PROVISORISCHE SCHLUSSFOLGERUNGEN

1. Zehn Jahre nach dem Massaker von Acteal bleibt die Situation in Chiapas von tief greifenden Dynamiken der Ungleichheit und des Ausschlusses geprägt. Diese Dynamiken betreffen den größten Teil der Bevölkerung, besonders stark aber die Frauen und die indigene Landbevölkerung.

2. Die mächtigen Hindernisse im Zugang zu den zum Überleben notwendigen Basisressourcen sowie der freien individuellen wie kollektiven Entwicklung bilden den Hintergrund der festgestellten schweren Menschenrechtsverletzungen.
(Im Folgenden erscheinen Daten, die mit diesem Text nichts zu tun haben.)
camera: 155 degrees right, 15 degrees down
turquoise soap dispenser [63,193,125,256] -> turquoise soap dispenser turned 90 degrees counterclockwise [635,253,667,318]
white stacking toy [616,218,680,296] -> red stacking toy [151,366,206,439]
Diese Schwierigkeiten betreffen im Wesentlichen die Fragen des Landbesitzes, des Zugangs zu Wasser, Der Energieversorgung und der Biodiversität im Gesamten.

3. Die ungleiche und ungenügende Versorgung mit fundamentalen Dienstleistungen im Bereich der Bildung und der Gesundheit erklären zusammen mit anderen Verletzungen fundamentaler sozialer und kultureller Rechte die besorgniserregende Situation der Menschenrechte in der Region.

4. Unbefriedigte Grundbedürfnisse sowie fehlendes Vertrauen in die institutionellen Partizipationsmechanismen schaffen Prozesse sozialer Organisation. Die organisierte kollektive Forderung wird effektiv als der einzige Weg zur Befriedigung der grundlegendsten Interessen und Bedürfnisse angesehen.

5. In einigen Fällen übersteigt die kollektive Mobilisierung die Dimension der bloßen Forderung und wird zum Selbstschutz in Verteidigung der eigenen Rechte. Der Aufbau der indigenen Autonomie in den zapatistischen Gemeinden ist zweifellos das fortschrittlichste Beispiel, da es eigene Räume der sozialen, wirtschaftlichen und politischen Partizipation generiert, deren Intensität herkömmliche institutionelle Bezugspunkte übersteigt und den nach wie vor herrschenden tief greifenden Dynamiken kultureller Vorherrschaft gegenüber tritt.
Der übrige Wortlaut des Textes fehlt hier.